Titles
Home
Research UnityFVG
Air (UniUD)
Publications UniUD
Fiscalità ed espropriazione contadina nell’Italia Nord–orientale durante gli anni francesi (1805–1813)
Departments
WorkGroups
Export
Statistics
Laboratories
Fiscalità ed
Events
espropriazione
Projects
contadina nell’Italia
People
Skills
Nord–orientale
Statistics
* * *
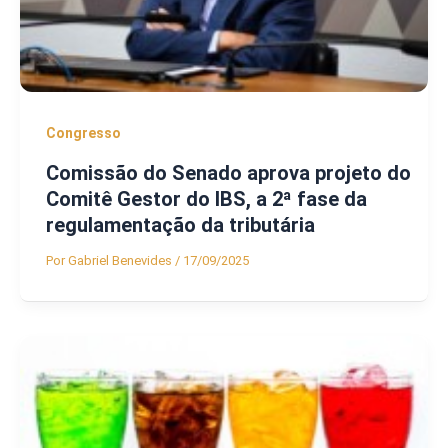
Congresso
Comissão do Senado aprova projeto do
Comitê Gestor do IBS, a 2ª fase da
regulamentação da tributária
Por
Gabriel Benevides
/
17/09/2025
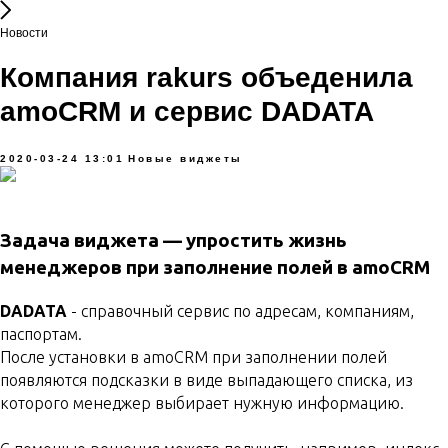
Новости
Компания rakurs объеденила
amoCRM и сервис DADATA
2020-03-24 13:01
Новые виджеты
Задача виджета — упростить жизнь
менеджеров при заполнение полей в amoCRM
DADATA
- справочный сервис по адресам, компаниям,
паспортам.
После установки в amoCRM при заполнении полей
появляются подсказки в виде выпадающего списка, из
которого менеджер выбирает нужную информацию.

▸ WHAT THE EXERCISE ASKS
Restate word for word the entries above from the line with "появляются подсказки в" through the line with "которого менеджер выбирает нужную информацию.", inclusive, leaving out everything else.

▸ ANSWER AREA
появляются подсказки в виде выпадающего списка, из
которого менеджер выбирает нужную информацию.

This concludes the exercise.